La F1 si è autoassolta. «Abbiamo seguito le giuste procedure, la colpa è del pilota che non ha rispettato l’ordine di rallentare», questa è stata in sintesi la conclusione dell’inchiesta: 318 pagine di analisi e spiegazioni che non hanno convinto i genitori. Anzi, li hanno feriti ancor di più. «Vogliamo ristabilire la verità – dice papà Philippe -. Quell’incidente sarebbe stato evitato se non fossero stati commessi così tanti errori».
Lo schianto in Giappone
Il 5 ottobre del 2014 a Suzuka si abbatte una tempesta di pioggia, l’asfalto in alcuni tratti è allagato e la visibilità insufficiente, come segnalato via radio da diversi piloti.
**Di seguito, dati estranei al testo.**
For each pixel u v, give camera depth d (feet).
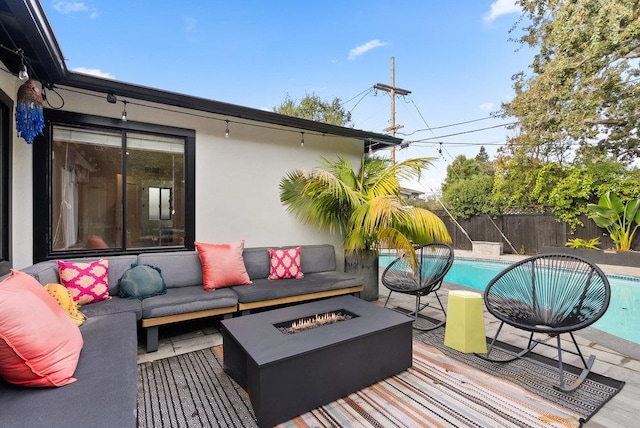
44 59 7.89
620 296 16.52
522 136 27.35
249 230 13.61
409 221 12.45
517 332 10.25
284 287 11.02
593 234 24.48
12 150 8.55
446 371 7.59
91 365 5.02
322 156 15.80
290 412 5.81
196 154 12.42
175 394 6.63
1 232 8.04
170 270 10.62
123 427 3.61
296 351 5.94
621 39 19.13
Eppure si sta disputando il Gran premio del Giappone. A bordo pista un gruppo di steward manovra per rimuovere la monoposto di Adrian Sutil. Pochi istanti dopo anche Bianchi sbanda su un ruscello che si è formato in una curva, esce di pista e si va a schiantare contro un carro gru di sei tonnellate e mezzo. L’impatto è devastante, il pilota batte la testa e non riprenderà mai più conoscenza. Dall’ospedale giapponese sarà trasportato a quello di Nizza, la sua città, sempre assistito dai familiari. 
La tattica legale
Bianchi è la prima vittima della F1 dopo Ayrton Senna, scomparso il 1° maggio del 1994. E questa è la prima volta che i genitori non si rassegnano alla freddezza delle spiegazioni tecniche e cercano un responsabile e un risarcimento. Lo studio Stewarts Law di Londra, che si definisce «specializzato in dispute di elevato valore», chiama in causa la Federazione internazionale dell’Automobile, che è l’arbitro degli sport motoristici, il team Marussia e il detentore dei diritti commerciali della F1, ovvero Bernie Ecclestone. «La morte di Jules Bianchi era evitabile», scrive l’avvocato Julian Chamberlayne. Il rapporto della Commissione d’inchiesta nominata dalla Fia si conclude con una serie di raccomandazioni per migliorare la sicurezza, «ma si dimentica di individuare gli errori che hanno portato all’incidente fatale», osserva il legale. La corsa si è disputata in un orario che non garantiva luce naturale sufficiente e in una stagione di tifoni. La direzione di gara, inoltre, non ha mandato in pista la safety car malgrado ci fosse una monoposto incidentata nella via di fuga. La Fia ha infine sostenuto che Bianchi avrebbe dovuto rispettare la doppia bandiera gialla che veniva sventolata nella zona di pericolo, un segnale che significa «rallentare ed essere pronti a fermarsi». Ma quanti piloti hanno mai osservato scrupolosamente questo ordine? Quanti sono stati sanzionati in passato per non averlo fatto? È giusto mettere a repentaglio l’incolumità di un pilota in condizioni di guida proibitive (oltre che degli uomini del soccorso, che sono stati sfiorati dalla monoposto di Bianchi, uscita di pista a 214 chilometri l’ora)? Lo deciderà un giudice. E comunque si concluderà la vicenda, si creerà un precedente. «Vogliamo una risposta a tante domande», insistono papà Philippe e mamma Christine. Nel nome del figlio hanno creato una fondazione che contano di alimentare con i soldi del risarcimento. L’obiettivo: aiutare i giovani piloti a coronare il sogno di correre. Il sogno spezzato del loro Jules.